The main action of the poem takes place in the second stanza. Owen goes straight to the point and does not use any unnecessary metaphors: simple but terrible words: “Gas! Gas!” A sense of panic reaches the reader as well as the soldiers struggling to put on their “clumsy helmets”, the gas masks. One soldier does not make it and breathes in the deadly gas. He dies a terrible death, described vividly by the poet to the point of bringing the reader to the verge of nausea. Struggling to get some air, chokes, drowns.
The horror continues in the third stanza where the reader is not spared the gruesome details of the soldier’s death: eyes writhing in their sockets, a bitter froth gargling out from his mouth, his face rendered devilish by the suffering he endures.
The tone of the poem is one of desperation, clearly evidencing the sense of abandonment of the soldiers, empty of any kind of hope and peace. The first stanza is very dark and slow. The second is a complete separation from the first one and is more active and eventful. The last stanza illustrates the full horror of a dirty war where chemical warfare and mustard gas were used.

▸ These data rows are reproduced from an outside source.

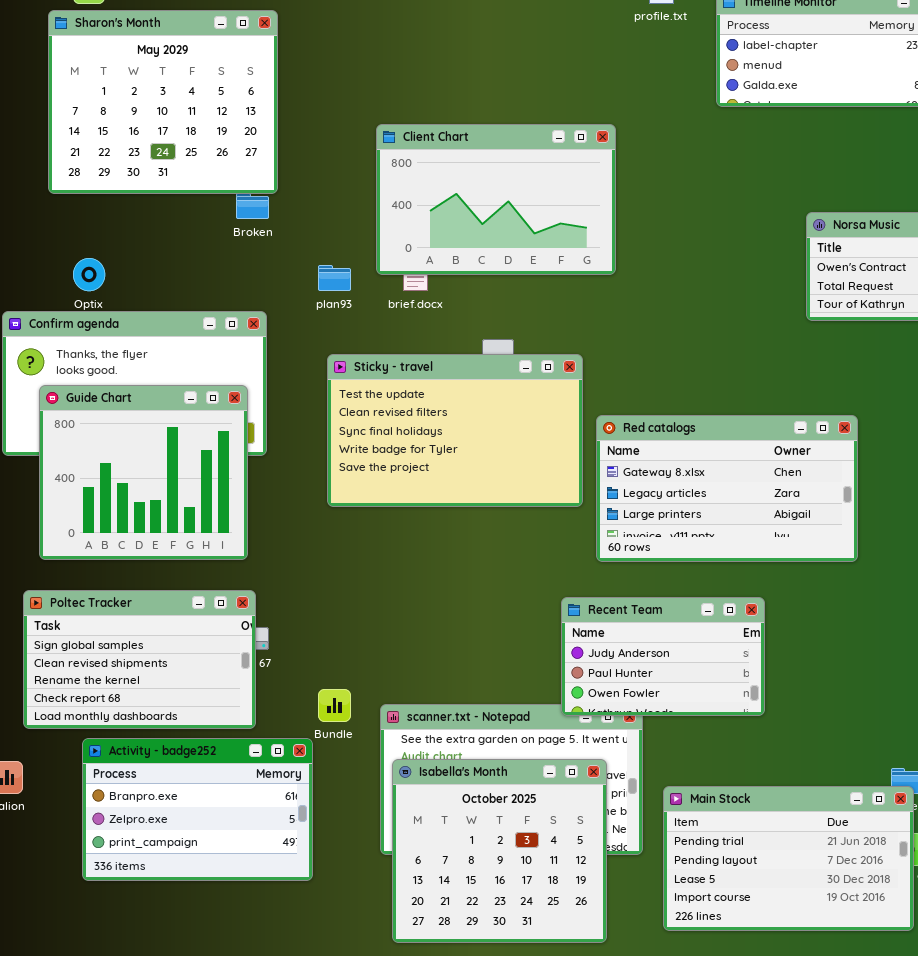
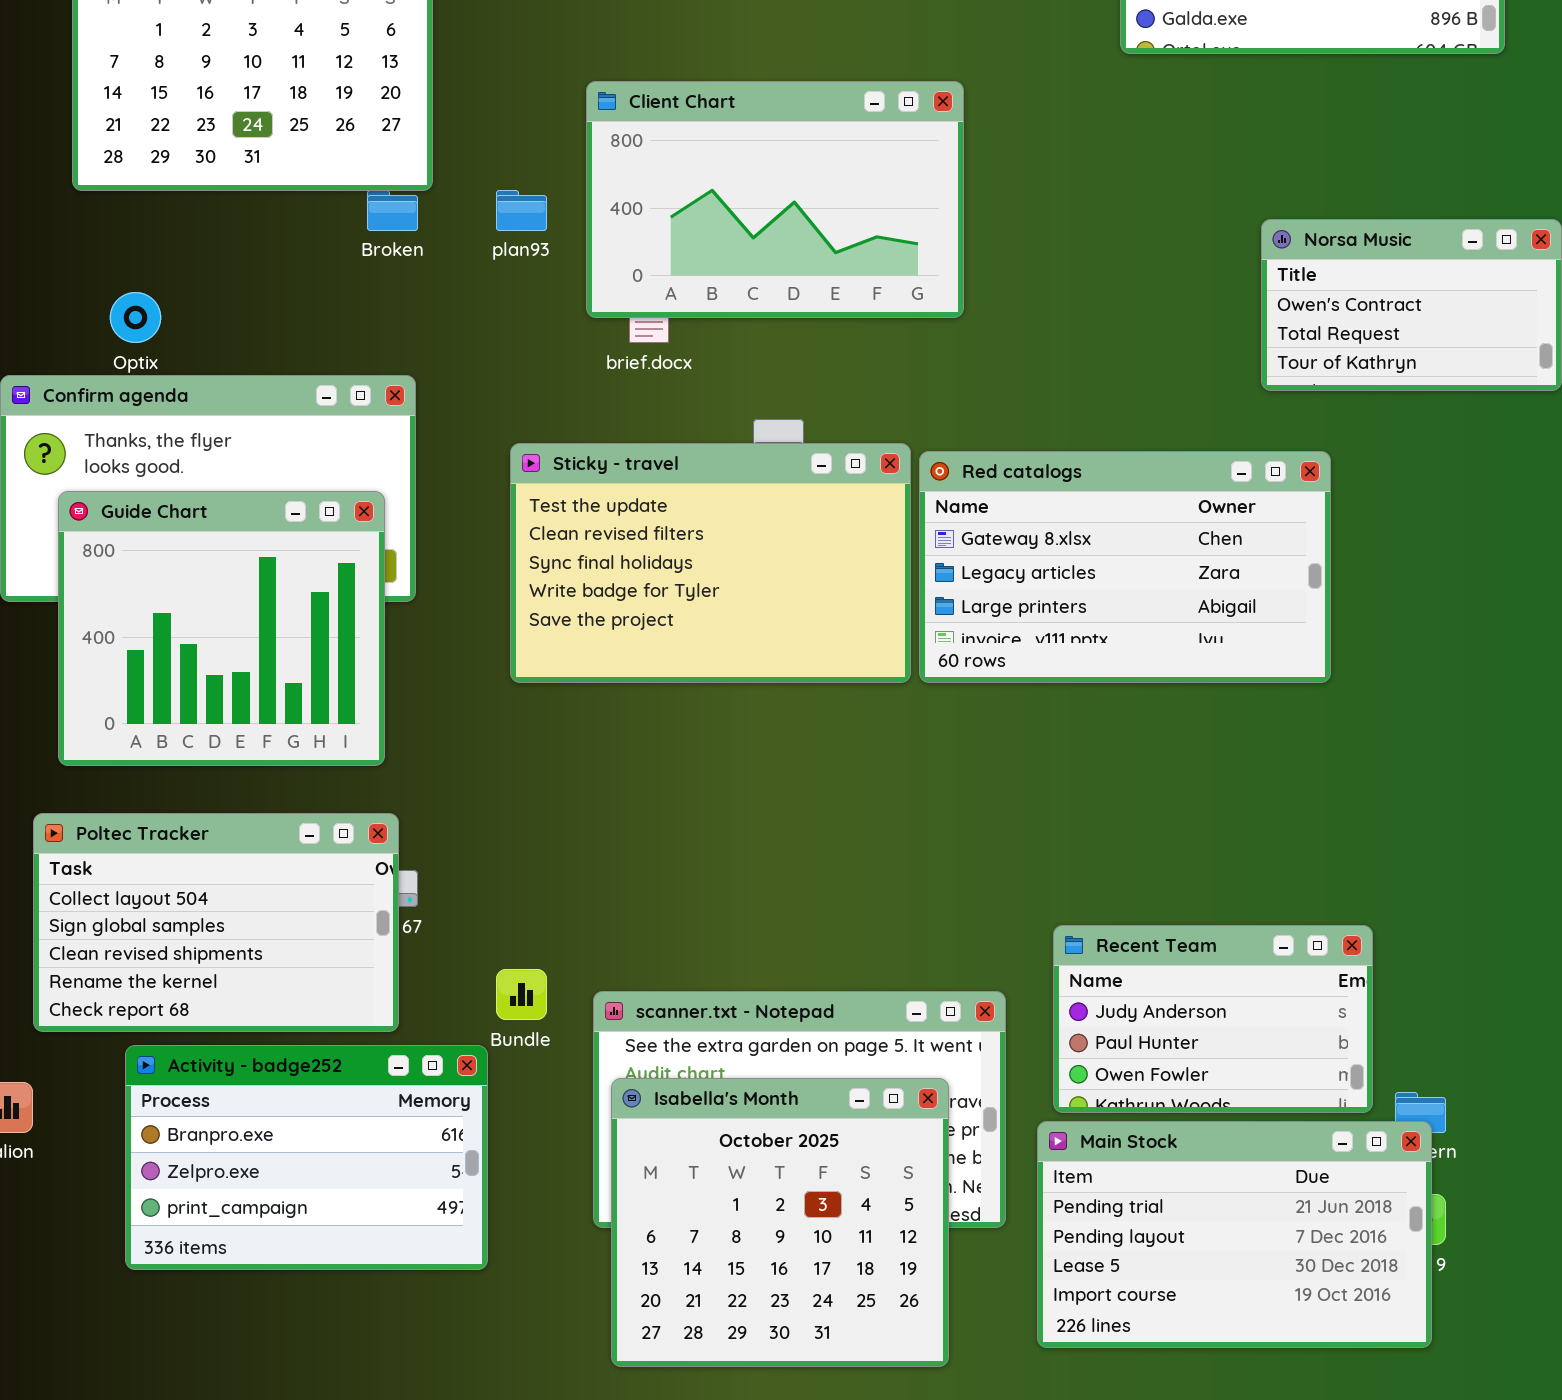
plan93: [318,265,351,291] -> [496,190,547,231], moved
Red catalogs: [596,415,858,562] -> [919,451,1331,683], moved
Poltec Tracker: [23,590,256,729] -> [33,813,399,1032], scrolled up 1 row
Recent Team: [561,597,765,716] -> [1053,925,1373,1113], moved

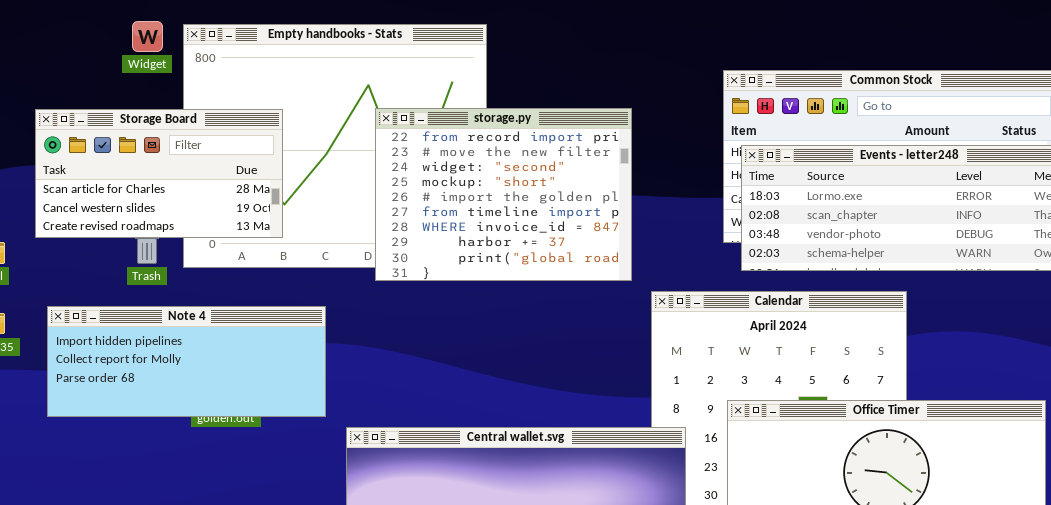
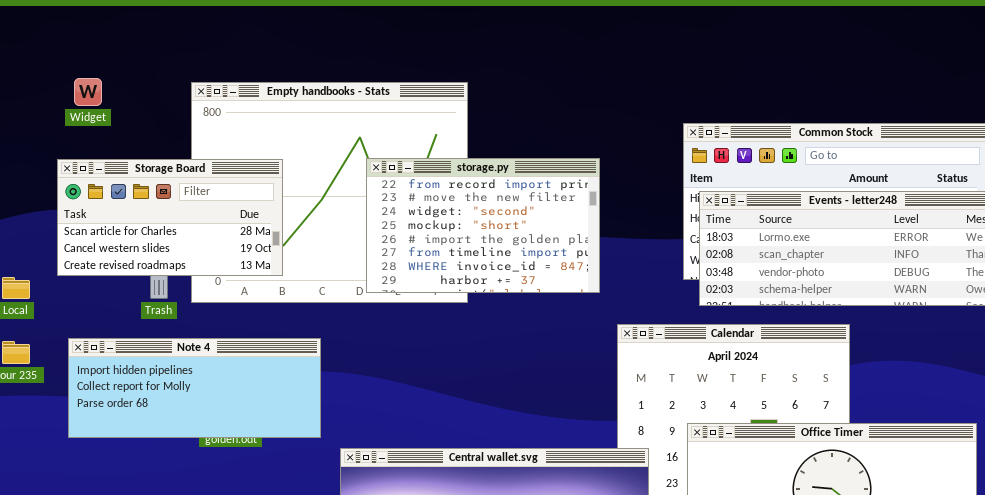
Widget: [132,21,163,52] -> [74,78,102,106], moved
storage.py: [375,108,632,281] -> [366,158,600,293], resized

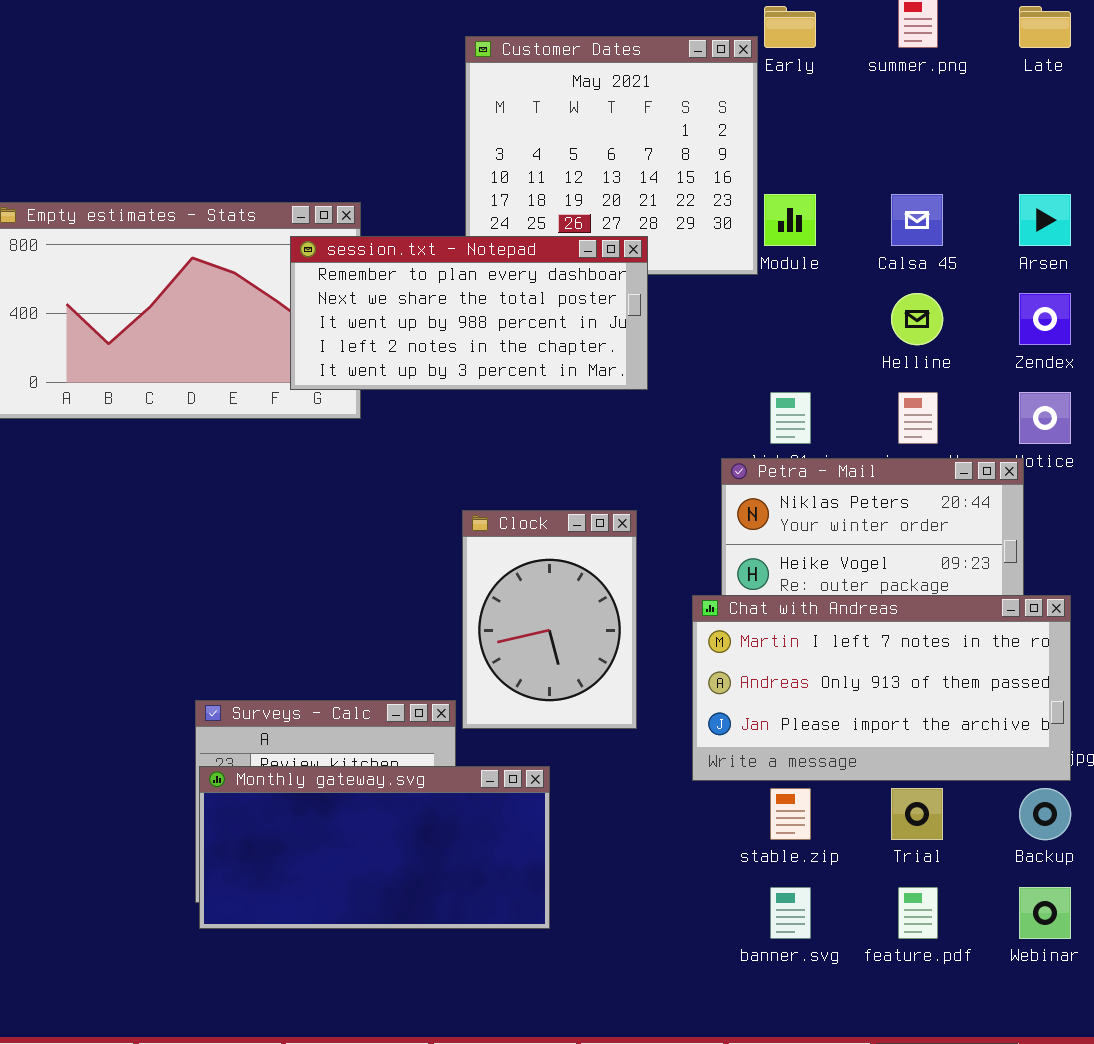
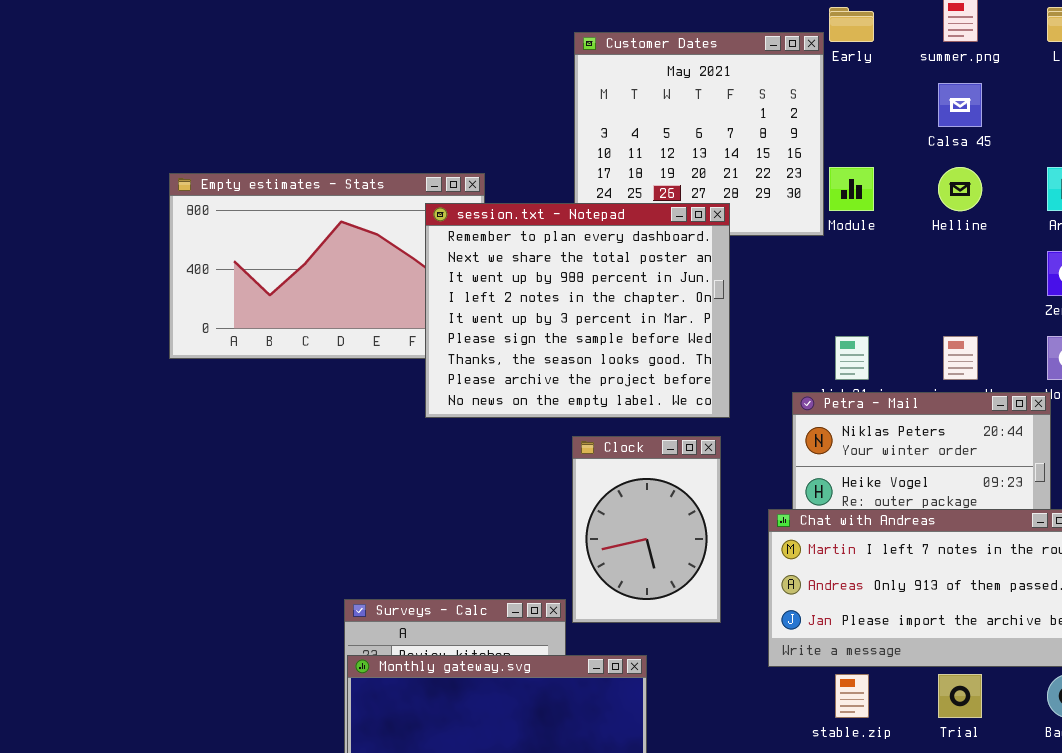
Calsa 45: [891,194,943,246] -> [938,83,982,127], moved
session.txt - Notepad: [290,236,648,390] -> [425,203,730,418], resized
Helline: [891,293,943,345] -> [938,167,982,211], moved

In the first stanza the soldiers are described as zombies, walking slowly with extreme difficulty, following a path without thinking. Their minds are disturbed and no kind of rational reasoning is visible, while the bodies are highly exhausted, heavy and wounded. “cursed through sludge”, “Men marched asleep.” The sentences sound like heavy and wet boots clashing on the mud. At the end of the first stanza a deadly danger is announced but the soldiers do not react to this threat to their lives because they are so exhausted that do not hear anything. The second stanza sounds like a fire alarm, were the soldiers and the reader wake up from the slowness in order to save their lives. “Gas! Gas! Quick boys!” is a complete rupture with the previous tone of the poem. The exclamation marks and the repetition of short words make the poem acquire stress. This rapid change is radical for the reader and for the soldiers too. An image of un-coordination and disorganization arises. The third stanza is one long sentence, reflecting the idea portrayed in this stanza: horror, and total disgust at the tortured death of a soldier.
The war has tremendous effects on the soldiers. They are affected physically: their body shape is modified by the experience of warfare: “bent double, like old beggars under sacks, Knock-kneed, coughing like hags” (lines 1-2). They seem tortured by the war. They have their backs bent, they are sick, with their knees bent towards each other. “All went lame”(line 6): the word ‘lame’ usually refers to animals and their inability to walk properly. Owen here compares the soldiers to animals as their state is reduced to a primitive state. The human senses are present in the poem; all the soldiers’ senses have been affected by warfare too. The sight of the soldiers is reduced to blindness (line 6). The men are “deaf even to the hoots of gas-shells dropping”. Introducing these elements in the poem allows the reader to put himself into the soldier’s position and truly understand his miserable condition. The writer emphasizes the effects of war on all the human senses. The soldiers’ body and mind change drastically towards a primitive state because of their experience of the war. They are reduced to an animal state. This reflects Owen’s idea about the war: it is not worth it, and it destroys humans and their ethics to be replaced by animals and instincts.
During the Gas attack the soldiers wake up in a frenzy to survive. Owen succeeds “fitting the clumsy helmets just in time”, but this is not the case of all the soldiers. One of the soldiers starts “yelling and stumbling and floundering like a man in fire or lime”. The air is so thick and full of gas that their masks are blurred, he isn’t able to see the scene properly: “Dim through the misty panes and thick green light, as under a green sea, I saw him drowning”. Owen compares the cloud of gas to a green sea. Those scenes clearly shocked Owen. It even comes back into his dreams: “in all my dreams” (line 15), “in some smothering dreams” (line 17). He is still haunted by the memory of the man dying in front of his “helpless sight”. This relates back to Owens’ life, his shell-shock and his difficulty to find sleep.
The last sentence completes the title of the poem, a quotation from the Latin poet Horace: “Dulce et Decorum est, Pro patria mori” which means: “It is fitting and honourable to die for your country” Owen makes his point very clear when he qualifies the quotation of a being a lie. He addresses the reader as a friend (line 25), who, if he had like them followed the wagon where the soldier lay dying, would never describe the war to young men ( “children”) as a fitting and honourable way to die for one’s country, because it is simply and bluntly, and old lie.